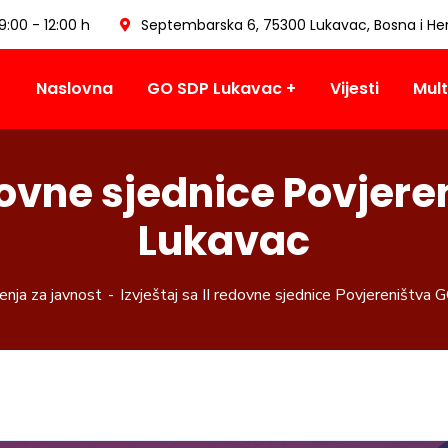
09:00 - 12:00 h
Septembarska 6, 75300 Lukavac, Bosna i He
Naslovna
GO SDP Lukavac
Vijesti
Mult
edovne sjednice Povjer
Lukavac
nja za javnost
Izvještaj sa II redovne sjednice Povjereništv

TRY IT
Every line of the data above should be repeated exactly. Omit the pictures.

OUTPUT OF THE TASK
09:00 - 12:00 h
Septembarska 6, 75300 Lukavac, Bosna i He
Naslovna
GO SDP Lukavac
Vijesti
Mult
edovne sjednice Povjer
Lukavac
nja za javnost
Izvještaj sa II redovne sjednice Povjereništv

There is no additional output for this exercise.